Of dat artikel een antwoord was aan Ewald Engelen, of gewoon een column in een reeks van willekeurige columns, weet ik niet, maar, voor zover het badinerend bedoeld was werd dat badinerende karakter toch door twee zaken getemperd.
Rob Wijnberg was zelf van mening "Ook zetten ze, in mijn ogen terecht, vol in op duurzaamheid: 40 procent in 2020, 100 procent in 2050 - geen partij die, voor zover ik weet, de lat hoger legt dan dat."
Vervolgens regende het halleluja-bijdragen van leden.

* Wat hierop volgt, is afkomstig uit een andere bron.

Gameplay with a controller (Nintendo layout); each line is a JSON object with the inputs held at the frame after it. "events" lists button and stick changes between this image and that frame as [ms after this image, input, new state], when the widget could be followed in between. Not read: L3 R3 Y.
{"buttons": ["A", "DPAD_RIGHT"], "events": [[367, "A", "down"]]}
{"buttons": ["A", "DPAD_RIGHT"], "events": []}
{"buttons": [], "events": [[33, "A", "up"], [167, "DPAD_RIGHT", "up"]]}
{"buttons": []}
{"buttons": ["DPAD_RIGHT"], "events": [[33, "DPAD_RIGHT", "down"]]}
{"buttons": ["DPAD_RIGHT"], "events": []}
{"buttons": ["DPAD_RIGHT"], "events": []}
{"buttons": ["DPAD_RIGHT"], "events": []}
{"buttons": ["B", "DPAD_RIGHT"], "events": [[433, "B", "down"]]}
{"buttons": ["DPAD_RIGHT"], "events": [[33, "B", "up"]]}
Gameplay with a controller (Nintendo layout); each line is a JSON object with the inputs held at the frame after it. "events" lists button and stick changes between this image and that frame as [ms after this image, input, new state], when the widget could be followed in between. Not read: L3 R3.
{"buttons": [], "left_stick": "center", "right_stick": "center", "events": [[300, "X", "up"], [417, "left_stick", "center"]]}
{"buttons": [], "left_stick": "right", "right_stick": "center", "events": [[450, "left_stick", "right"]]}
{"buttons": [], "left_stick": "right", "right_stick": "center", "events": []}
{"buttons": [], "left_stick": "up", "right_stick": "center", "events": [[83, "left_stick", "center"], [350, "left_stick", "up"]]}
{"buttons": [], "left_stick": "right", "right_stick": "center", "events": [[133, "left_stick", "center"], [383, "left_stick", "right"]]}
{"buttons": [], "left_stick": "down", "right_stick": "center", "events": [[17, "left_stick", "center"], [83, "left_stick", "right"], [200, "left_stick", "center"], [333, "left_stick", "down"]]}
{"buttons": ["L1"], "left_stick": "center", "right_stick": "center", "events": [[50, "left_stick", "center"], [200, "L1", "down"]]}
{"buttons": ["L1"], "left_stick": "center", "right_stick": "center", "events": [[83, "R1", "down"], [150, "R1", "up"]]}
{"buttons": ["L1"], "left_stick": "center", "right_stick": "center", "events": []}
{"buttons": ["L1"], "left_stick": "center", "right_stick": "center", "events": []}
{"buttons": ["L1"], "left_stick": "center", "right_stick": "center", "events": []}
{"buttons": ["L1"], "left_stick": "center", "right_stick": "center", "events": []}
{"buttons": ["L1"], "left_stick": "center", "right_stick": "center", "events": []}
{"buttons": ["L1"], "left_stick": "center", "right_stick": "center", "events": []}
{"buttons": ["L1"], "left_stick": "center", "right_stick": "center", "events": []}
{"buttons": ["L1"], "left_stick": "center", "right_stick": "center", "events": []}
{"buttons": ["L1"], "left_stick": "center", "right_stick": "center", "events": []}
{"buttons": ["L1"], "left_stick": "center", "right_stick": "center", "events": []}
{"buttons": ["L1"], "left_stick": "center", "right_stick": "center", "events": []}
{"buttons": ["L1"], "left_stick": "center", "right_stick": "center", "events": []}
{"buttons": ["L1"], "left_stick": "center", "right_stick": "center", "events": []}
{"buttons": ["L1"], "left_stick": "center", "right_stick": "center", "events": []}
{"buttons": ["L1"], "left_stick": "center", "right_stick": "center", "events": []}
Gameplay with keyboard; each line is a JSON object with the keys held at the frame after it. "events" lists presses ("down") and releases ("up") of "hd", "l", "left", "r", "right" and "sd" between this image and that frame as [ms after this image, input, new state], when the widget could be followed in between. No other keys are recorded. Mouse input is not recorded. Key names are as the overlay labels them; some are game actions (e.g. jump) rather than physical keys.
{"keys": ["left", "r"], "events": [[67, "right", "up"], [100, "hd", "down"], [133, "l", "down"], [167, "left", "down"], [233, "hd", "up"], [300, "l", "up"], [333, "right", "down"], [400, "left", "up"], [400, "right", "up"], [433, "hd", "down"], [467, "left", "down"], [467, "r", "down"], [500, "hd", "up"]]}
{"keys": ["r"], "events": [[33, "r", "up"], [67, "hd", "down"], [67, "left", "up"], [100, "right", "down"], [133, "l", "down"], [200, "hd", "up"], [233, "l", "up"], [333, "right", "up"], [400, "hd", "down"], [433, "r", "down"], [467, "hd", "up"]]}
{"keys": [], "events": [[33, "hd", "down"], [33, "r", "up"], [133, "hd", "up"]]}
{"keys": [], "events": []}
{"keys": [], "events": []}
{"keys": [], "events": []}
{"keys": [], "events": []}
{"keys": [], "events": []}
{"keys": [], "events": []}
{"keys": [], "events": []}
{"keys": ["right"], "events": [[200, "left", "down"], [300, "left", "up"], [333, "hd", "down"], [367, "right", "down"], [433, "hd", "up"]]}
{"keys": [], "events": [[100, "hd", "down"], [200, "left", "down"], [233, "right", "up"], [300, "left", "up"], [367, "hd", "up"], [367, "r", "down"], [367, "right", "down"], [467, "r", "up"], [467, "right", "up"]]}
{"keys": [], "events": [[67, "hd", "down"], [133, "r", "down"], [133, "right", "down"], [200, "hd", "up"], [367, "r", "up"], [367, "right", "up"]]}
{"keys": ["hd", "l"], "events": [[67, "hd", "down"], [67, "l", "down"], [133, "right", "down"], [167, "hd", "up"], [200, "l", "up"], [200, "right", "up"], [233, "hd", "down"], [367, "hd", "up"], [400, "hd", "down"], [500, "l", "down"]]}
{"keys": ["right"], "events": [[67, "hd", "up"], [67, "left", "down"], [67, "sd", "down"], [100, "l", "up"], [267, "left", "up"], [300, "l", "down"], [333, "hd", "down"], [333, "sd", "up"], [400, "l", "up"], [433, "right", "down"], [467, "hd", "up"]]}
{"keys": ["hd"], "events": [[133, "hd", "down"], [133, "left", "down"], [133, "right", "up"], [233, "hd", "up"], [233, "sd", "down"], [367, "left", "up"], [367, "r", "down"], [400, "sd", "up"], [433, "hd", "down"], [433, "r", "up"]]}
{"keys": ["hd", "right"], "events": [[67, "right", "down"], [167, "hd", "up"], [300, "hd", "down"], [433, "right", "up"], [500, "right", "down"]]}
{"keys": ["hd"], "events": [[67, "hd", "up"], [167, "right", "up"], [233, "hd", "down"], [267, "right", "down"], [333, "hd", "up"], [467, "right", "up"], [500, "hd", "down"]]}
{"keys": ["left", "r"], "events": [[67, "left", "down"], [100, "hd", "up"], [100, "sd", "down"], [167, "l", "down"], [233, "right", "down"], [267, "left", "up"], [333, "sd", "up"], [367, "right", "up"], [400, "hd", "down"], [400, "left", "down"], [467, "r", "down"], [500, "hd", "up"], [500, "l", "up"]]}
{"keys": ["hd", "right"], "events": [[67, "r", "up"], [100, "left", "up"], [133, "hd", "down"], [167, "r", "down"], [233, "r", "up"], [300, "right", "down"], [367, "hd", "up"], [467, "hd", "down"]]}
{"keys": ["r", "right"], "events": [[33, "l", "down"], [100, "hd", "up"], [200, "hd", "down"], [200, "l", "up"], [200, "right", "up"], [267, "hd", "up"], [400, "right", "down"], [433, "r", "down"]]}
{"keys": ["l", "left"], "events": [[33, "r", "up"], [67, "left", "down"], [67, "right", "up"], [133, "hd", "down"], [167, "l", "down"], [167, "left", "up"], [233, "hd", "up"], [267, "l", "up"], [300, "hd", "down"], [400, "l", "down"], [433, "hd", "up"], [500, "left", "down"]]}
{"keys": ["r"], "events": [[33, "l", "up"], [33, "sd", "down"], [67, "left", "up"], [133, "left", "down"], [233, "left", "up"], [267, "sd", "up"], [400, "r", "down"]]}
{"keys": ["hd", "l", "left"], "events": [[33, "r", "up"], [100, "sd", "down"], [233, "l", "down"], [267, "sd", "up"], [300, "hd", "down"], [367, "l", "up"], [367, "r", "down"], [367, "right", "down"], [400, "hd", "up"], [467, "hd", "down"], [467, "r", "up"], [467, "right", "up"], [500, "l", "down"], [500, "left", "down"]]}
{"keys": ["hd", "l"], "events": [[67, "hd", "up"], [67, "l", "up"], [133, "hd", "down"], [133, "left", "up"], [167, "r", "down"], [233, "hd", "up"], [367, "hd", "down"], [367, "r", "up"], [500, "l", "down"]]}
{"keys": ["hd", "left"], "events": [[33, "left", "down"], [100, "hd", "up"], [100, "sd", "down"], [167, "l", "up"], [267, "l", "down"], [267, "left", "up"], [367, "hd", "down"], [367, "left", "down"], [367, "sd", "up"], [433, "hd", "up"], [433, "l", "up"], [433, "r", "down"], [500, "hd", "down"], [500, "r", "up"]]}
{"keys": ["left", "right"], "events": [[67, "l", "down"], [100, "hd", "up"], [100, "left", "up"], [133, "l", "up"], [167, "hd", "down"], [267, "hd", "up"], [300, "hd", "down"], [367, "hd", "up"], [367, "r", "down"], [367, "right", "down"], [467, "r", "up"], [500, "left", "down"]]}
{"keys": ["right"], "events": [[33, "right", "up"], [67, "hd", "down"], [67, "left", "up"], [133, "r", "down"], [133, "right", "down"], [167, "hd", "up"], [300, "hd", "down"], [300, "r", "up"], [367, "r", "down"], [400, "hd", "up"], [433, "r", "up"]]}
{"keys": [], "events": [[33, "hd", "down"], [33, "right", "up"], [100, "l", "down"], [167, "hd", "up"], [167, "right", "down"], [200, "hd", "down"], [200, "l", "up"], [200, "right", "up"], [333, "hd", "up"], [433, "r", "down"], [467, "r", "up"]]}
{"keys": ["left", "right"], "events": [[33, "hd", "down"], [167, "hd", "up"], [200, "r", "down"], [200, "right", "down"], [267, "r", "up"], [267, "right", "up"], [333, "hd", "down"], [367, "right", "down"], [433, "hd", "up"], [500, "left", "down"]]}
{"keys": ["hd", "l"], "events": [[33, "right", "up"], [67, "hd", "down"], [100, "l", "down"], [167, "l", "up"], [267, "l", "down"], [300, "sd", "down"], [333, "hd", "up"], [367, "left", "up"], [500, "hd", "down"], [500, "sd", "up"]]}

Ik zou graag willen weten wat duurzaamheid inhoudt, en wat die inzet precies van ons vraagt. Volgens Rob Wijnberg betekent dat "duurzame energie, bescherming van het milieu, herdefiniëring van welvaart in welzijn." Later "preciseerde" hij dat nog eens: "het voorzien in de behoeften en aspiraties van een samenleving in het heden op een manier die het voorzien in de behoeften en aspiraties van een samenleving in de toekomst niet in gevaar brengt."

Een lid droeg zijn steentje bij: "Als je een vis of ei eet, is die vis of dat ei zelf niet letterlijk duurzaam, maar een duurzaam geproduceerde vis of idem ei komt uit een productieketen die er op een verantwoorde wijze voor zorgt dat de productie in stand gehouden wordt ..."
Juist ja.
En weet die vis dat?

Een ander lid vond dat het landschap van zijn vader veel aangenamer was dan het landschap waar hij het mee moest doen.

Hetgeen mij deed vermoeden dat deze denkwijze gevoed wordt door een behoorlijke portie nostalgie: het tuinpad van mijn vader - hetzij het liedje van Wim Sonneveld, hetzij dat overigens mooie plaatjesboek van Rien Poortvliet.
Die gedachte werd voor mij angstaanjagende bewaarheid toen er een artikel van Rutger Bregman verscheen over de voordelen van een uitdijende overheid. Dat artikel werd geïllustreerd met foto's. Geen foto's die aangaven waar er te weinig overheid was. Die foto's brachten de overheid überhaupt niet in beeld. Nee, een aantal, ook beslist weer mooie plaatjes van (kapitalistische!) productiviteit uit de eerste helft van de vorige eeuw.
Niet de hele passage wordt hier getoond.